BEJI believes in direct action organizing.
Action organizing is based on the power of people to take collective action on their own behalf. BEJI focuses on direct action organizing.
BEJI believes in developing effective organizing leadership. We work to identify, recruit and develop leadership, build a community around that leadership and harness the power from the resources within our Boston community.
BEJI believes in the importance of educating and informing our community. We work to address constructive public response, devising public-communication strategies, providing practical information, educating and informing the public about economic justice.
Boston lost a giant last week with the passing of former City Councilor Chuck Turner. Chuck died last week after a long fight with cancer. Chuck Turner, who was 79, worked for decades as a community organizer in Boston and served on the City Council from 1999 to 2010. Chuck was a dear friend of BEJI founders, Priscilla, brother Lo and the whole BEJI community.
As reported by the Bay State Banner, Chuck was born in Cincinnati, Ohio, Chuck came to Boston in the 1960s to attend Harvard University. He worked as a community organizer in Lower Roxbury, helping to found the Madison Park Development Corporation. For much of the 1970s, he worked on helping secure people of color in Boston jobs, with a particular focus on the construction industry. He founded the Boston Jobs Coalition, an organization that worked to expand access to employment for people of color in Boston.
The leadership of BEJI had known Chuck for decades. Our Chairman, Anthony Banks worked with Chuck since 1971 with the Black United Front. in 2014 through 2019 Chuck worked with BEJI and the Boston Jobs Coalition to expand job opportunities for all of Boston residents.
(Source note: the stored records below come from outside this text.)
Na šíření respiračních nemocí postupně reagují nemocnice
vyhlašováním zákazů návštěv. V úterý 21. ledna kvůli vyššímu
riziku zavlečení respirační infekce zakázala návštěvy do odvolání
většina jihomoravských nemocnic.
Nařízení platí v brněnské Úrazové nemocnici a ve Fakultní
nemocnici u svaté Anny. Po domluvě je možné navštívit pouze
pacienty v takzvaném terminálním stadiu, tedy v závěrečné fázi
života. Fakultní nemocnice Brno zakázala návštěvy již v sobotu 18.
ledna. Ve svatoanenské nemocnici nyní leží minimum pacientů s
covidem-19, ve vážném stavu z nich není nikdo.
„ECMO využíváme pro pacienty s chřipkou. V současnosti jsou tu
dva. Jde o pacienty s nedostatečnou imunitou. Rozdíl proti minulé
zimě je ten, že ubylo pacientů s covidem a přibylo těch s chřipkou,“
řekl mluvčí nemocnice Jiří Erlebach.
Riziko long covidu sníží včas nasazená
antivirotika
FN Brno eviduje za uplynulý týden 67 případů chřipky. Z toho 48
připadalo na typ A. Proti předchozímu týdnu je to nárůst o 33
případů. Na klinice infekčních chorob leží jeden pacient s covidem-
As reported in the Banner, Chuck was widely seen as the driving force behind the city’s 1983 Boston Residents Jobs Policy ordinance, which originally mandated that half of all construction jobs on public building projects in the city go to Boston residents, that 25 percent go to blacks, Latinos, Asians, and Native Americans and that 10 percent go to women. The approach enshrined in the ordinance — seeking a greater share of jobs for not only African Americans but for Bostonians of all racial backgrounds and for women — encapsulated Turner’s inclusive approach to social change. Read more about Chuck Turner the memorial event, titled The Life and Legacy of Chuck Turner, which was held Thursday, Jan. 9 at the Roxbury Community College Media Arts Center.
Chuck was a gentle giant. A man of character who fought to make Boston a better city for us all.
We will miss Chuck... May he Rest In Peace and Power!